Tectonic tremor occurs in frequent episodes throughout northern Cascadia, typically during slow slip events deep in the subduction zone. Adequately constraining tremor source depths is a challenge associated with using low-amplitude, emergent waveforms. In this study, we present a tremor catalogue with improved depth resolution computed using the differential traveltime Bayesian inversion method, where tremor sources are represented as 3D probability distributions. We examine tremor source depths throughout northern Cascadia in relation to low-frequency earthquakes (LFEs) and key features in the subduction zone imaged using receiver-function analysis.

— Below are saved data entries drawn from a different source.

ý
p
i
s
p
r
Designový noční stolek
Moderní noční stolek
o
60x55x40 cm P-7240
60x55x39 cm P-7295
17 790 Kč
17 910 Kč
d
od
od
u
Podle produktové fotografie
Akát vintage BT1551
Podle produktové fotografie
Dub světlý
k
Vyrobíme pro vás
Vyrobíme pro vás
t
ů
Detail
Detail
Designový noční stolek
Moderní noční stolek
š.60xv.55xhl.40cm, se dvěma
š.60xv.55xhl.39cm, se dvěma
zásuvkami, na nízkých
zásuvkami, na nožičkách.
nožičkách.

We show that the highest concentrations of tremor are 5–10 km shallower than LFEs everywhere in northern Cascadia. We also find that neither tremor nor LFEs localize consistently to the top of the oceanic crust, which is often interpreted to represent the subduction fault. Rather, tremor localizes throughout a volume corresponding to the deep accretionary complex at depths deeper than 15 km. Where the accretionary complex appears to be vertically-truncated by forearc terranes, such as the Olympic Accretionary Complex in Washington, the tremor depth distribution is similarly vertically restricted. Depth trends of tremor and LFEs may indicate deformation within and above the downgoing plate that is not represented in current models of the subduction zone. We suggest that tremor-generating processes may involve multiple mechanisms that are partly dependent on their distance from the downgoing plate and occur within the compositionally- and structurally-heterogeneous mélange of the deep accretionary complex.